One hypothesis seen in some articles is that DK2 toggles LEDs on and off to encode identity. Although toggling is simple to detect, it is ambiguous because an LED might be occluded due to headset movement rather than being intentionally off. DK2 instead uses relative brightness information to distinguish LEDs. Consider grayscale camera captures:

Comparing the images shows that the apparent size and intensity of the light blobs change over time. For example, in some frames a given LED blob appears larger or brighter than in others. The actual implementation uses a differential method rather than directly measuring absolute blob size across frames. The following summarizes the inferred approach.

When capturing at roughly 60 Hz, patterns repeat every 10 frames. Label a few blobs by eye; for example, blob #2 might show a perceived brightness sequence like: weak, weak, strong, strong, weak, strong, weak, weak, weak, strong.

How is this brightness pattern represented internally?

First, the SDK's Windows driver sends a start message to the headset to begin operation. After that, the driver continuously receives data messages such as an image showing values like:

X1 X2 X3 X4 are a 32-bit number representing spatial coordinates obtained after image analysis (the principle is explained later). The purpose of DX is unclear. Observing the num field yields a value of 40; index starts at 1 and increments up to 40, indicating DK2 enumerates LEDs one by one. These messages arrive approximately every 17 ms, similar to a 60 Hz capture rate, which suggests the system uses 10 frames per LED identification.

To confirm this, synchronization must be established.

If LED identity is encoded across 10-frame brightness variations, the camera and headset must be synchronized. A sync signal needs to be available to both the camera and the headset so that timing is known and the effective frequency can be determined.

Datasheet inspection of the MT9V034 camera shows a capture rate near 30 Hz. However, using differential detection, a 30 Hz camera can still capture brightness changes that are being encoded at a higher effective rate. In other words, DK2 does not simply classify blob size in isolation; it compares the current frame's blob with the same blob in the previous frame. If the blob is larger than the previous frame, it is classified as "large"; if smaller, "small". For each new frame, the algorithm extracts bright pixel blobs, discards blobs smaller than 10 pixels or not disk-shaped, and ensures extracted blobs correspond to large disk-shaped blobs from the previous frame before performing the comparison.

Therefore, DK2 determines LED IDs by comparing each blob to its previous-frame counterpart and using the pattern of large/small changes across 10 frames.
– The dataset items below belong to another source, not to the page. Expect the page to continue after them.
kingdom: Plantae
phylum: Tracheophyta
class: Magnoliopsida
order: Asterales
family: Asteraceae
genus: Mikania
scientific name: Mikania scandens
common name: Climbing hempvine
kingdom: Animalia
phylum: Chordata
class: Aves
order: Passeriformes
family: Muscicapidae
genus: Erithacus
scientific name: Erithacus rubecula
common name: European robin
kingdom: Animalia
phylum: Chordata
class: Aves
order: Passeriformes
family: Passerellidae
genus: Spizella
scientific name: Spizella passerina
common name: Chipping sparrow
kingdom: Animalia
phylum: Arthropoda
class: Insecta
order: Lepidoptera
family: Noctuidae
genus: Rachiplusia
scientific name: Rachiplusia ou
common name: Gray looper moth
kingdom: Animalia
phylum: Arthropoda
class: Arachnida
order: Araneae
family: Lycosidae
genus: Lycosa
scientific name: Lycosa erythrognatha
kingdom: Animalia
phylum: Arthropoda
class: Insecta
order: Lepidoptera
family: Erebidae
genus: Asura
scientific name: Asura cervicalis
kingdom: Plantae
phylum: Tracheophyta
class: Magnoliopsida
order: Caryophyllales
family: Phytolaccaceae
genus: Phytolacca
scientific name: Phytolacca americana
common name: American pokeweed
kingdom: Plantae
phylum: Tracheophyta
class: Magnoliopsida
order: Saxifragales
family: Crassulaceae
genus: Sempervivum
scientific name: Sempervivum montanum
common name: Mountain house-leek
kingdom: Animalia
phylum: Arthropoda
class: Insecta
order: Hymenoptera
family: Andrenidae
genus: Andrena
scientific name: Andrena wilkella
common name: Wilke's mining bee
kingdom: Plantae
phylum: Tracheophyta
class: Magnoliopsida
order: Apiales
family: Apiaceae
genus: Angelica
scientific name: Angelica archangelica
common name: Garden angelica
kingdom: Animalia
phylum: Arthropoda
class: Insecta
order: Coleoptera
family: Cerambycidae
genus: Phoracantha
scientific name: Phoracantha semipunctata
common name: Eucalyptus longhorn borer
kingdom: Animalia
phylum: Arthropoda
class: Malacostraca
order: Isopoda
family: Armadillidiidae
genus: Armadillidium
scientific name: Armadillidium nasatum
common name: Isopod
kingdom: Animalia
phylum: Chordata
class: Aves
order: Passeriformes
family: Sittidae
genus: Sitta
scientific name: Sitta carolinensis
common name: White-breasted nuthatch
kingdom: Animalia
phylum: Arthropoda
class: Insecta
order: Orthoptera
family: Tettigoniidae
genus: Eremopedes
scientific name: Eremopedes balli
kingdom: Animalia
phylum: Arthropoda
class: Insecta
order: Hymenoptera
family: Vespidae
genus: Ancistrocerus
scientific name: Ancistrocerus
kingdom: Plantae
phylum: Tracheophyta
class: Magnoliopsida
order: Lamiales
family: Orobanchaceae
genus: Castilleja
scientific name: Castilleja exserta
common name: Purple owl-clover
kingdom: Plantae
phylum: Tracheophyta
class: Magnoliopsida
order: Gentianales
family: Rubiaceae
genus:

From analysis of point and position mapping, the DK2 rule for determining brightness change appears to be:

1. If the current-frame blob is at least 10% larger than the previous-frame blob, record a 0.
2. If the current-frame blob is at least 10% smaller than the previous-frame blob, record a 1.
3. Otherwise, ignore the measurement.

This design is robust against random interference affecting LED brightness.